• DIRECTIONS:
a – In the classification examples text, rewrite the part from "Example: will they re-offend?" up to and including "type of data?", changing "suspect" to "defendant" everywhere it occurs.
b – Answer these questions from the classification examples text:
(i) In the cancer example, what does y = 1 stand for?
(ii) In the loan example, what does x describe?
(iii) What question ends the text?
c – Please continue the classification examples text from where it stops.

• GIVEN TEXT:
____________________

Example: is it cancer or not?

\[ \mathbf{x}: \text{features in a medical image.} \]

\[ y = \begin{cases} 1 & \text{it's cancer}\\ 0 & \text{it's healthy} \end{cases} \]

Ethical concerns?

Example: will they default?

\[ \mathbf{x}: \text{financial and demographic info about a loan applicant.} \]

\[ y = \begin{cases} 1 & \text{applicant is at risk of defaulting on loan}\\ 0 & \text{applicant is safe} \end{cases} \]

Ethical concerns?

Example: will they re-offend?

\[ \mathbf{x}: \text{info about a criminal suspect and their case.} \]

\[ y = \begin{cases} 1 & \text{suspect is at risk of re-offending pre-trial}\\ 0 & \text{suspect is safe} \end{cases} \]

Ethical concerns?

How do we model this type of data?

____________________

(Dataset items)
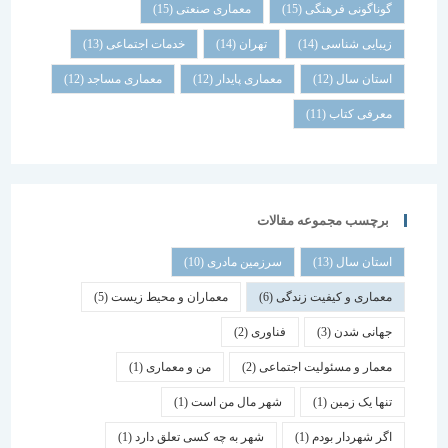
گوناگونی فرهنگی
(15)
معماری صنعتی
(15)
زیبایی شناسی
(14)
تهران
(14)
خدمات اجتماعی
(13)
استان سال
(12)
معماری پایدار
(12)
معماری مساجد
(12)
معرفی کتاب
(11)
برچسب مجموعه مقالات
استان سال
(13)
سرزمین مادری
(10)
معماری و کیفیت زندگی
(6)
معماران و محیط زیست
(5)
جهانی شدن
(3)
فناوری
(2)
معمار و مسئولیت اجتماعی
(2)
من و معماری
(1)
تنها یک زمین
(1)
شهر مال من است
(1)
اگر شهردار بودم
(1)
شهر به چه کسی تعلق دارد
(1)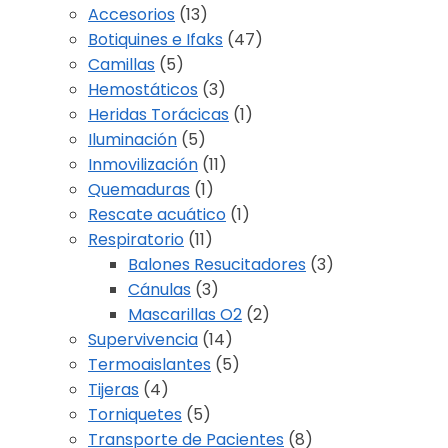
Accesorios
(13)
Botiquines e Ifaks
(47)
Camillas
(5)
Hemostáticos
(3)
Heridas Torácicas
(1)
Iluminación
(5)
Inmovilización
(11)
Quemaduras
(1)
Rescate acuático
(1)
Respiratorio
(11)
Balones Resucitadores
(3)
Cánulas
(3)
Mascarillas O2
(2)
Supervivencia
(14)
Termoaislantes
(5)
Tijeras
(4)
Torniquetes
(5)
Transporte de Pacientes
(8)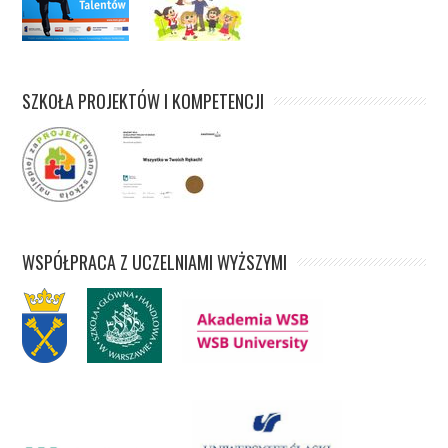
SZKOŁA PROJEKTÓW I KOMPETENCJI
WSPÓŁPRACA Z UCZELNIAMI WYŻSZYMI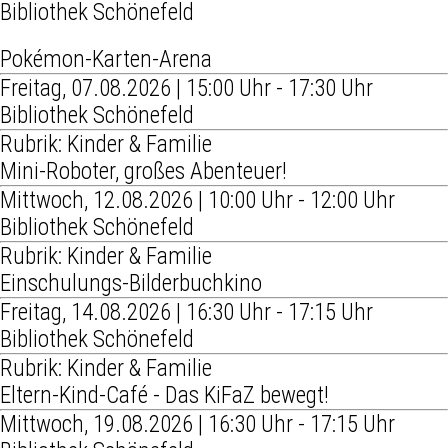
Bibliothek Schönefeld
Pokémon-Karten-Arena
Freitag, 07.08.2026 | 15:00 Uhr - 17:30 Uhr
Bibliothek Schönefeld
Rubrik: Kinder & Familie
Mini-Roboter, großes Abenteuer!
Mittwoch, 12.08.2026 | 10:00 Uhr - 12:00 Uhr
Bibliothek Schönefeld
Rubrik: Kinder & Familie
Einschulungs-Bilderbuchkino
Freitag, 14.08.2026 | 16:30 Uhr - 17:15 Uhr
Bibliothek Schönefeld
Rubrik: Kinder & Familie
Eltern-Kind-Café - Das KiFaZ bewegt!
Mittwoch, 19.08.2026 | 16:30 Uhr - 17:15 Uhr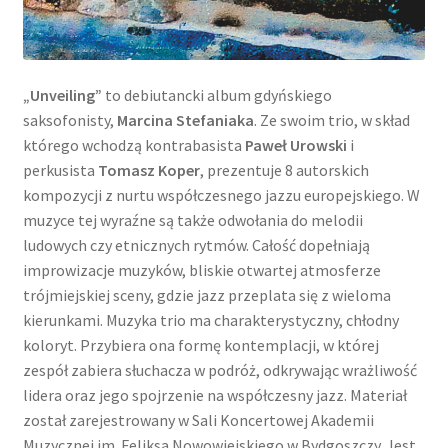
„Unveiling”
to debiutancki album gdyńskiego
saksofonisty,
Marcina Stefaniaka
. Ze swoim trio, w skład
którego wchodzą kontrabasista
Paweł Urowski
i
perkusista
Tomasz Koper
, prezentuje 8 autorskich
kompozycji z nurtu współczesnego jazzu europejskiego. W
muzyce tej wyraźne są także odwołania do melodii
ludowych czy etnicznych rytmów. Całość dopełniają
improwizacje muzyków, bliskie otwartej atmosferze
trójmiejskiej sceny, gdzie jazz przeplata się z wieloma
kierunkami. Muzyka trio ma charakterystyczny, chłodny
koloryt. Przybiera ona formę kontemplacji, w której
zespół zabiera słuchacza w podróż, odkrywając wrażliwość
lidera oraz jego spojrzenie na współczesny jazz. Materiał
został zarejestrowany w Sali Koncertowej Akademii
Muzycznej im. Feliksa Nowowiejskiego w Bydgoszczy. Jest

____________________

• TASK-BY-TASK RESULTS:
a –
Example: will they re-offend?

\[ \mathbf{x}: \text{info about a criminal defendant and their case.} \]

\[ y = \begin{cases} 1 & \text{defendant is at risk of re-offending pre-trial}\\ 0 & \text{defendant is safe} \end{cases} \]

Ethical concerns?

How do we model this type of data?

b –
(i) It's cancer.
(ii) Financial and demographic info about a loan applicant.
(iii) How do we model this type of data?

c –
Straight line of best fit is a little silly

Instead: S-curve of best fit

Instead of modeling \(y\) directly, we model the probability that \(y=1\):

“Given new email, what’s the probability that it’s spam?’’
“Given new image, what’s the probability that it’s cancer?’’
“Given new loan application, what’s the probability that they default?’’

Why don’t we model y directly?

Recall regression with a numerical response:
- Our models do not output guarantees for \(y\), they output predictions that describe behavior on average;
Similar when modeling a binary response:
- Our models cannot directly guarantee that \(y\) will be zero or one. The correct analog to “on average” for a 0/1 response is “what’s the probability?”

So, what is this S-curve, anyway?

It’s the logistic function:

\[ \text{Prob}(y = 1) = \frac{e^{\beta_0+\beta_1x}}{1+e^{\beta_0+\beta_1x}}. \]

If you set p = Prob(y = 1) and do some algebra, you get the simple linear model for the log-odds:

\[ \log\left(\frac{p}{1-p}\right) = \beta_0+\beta_1x. \]

This is called the logistic regression model.

Log-odds?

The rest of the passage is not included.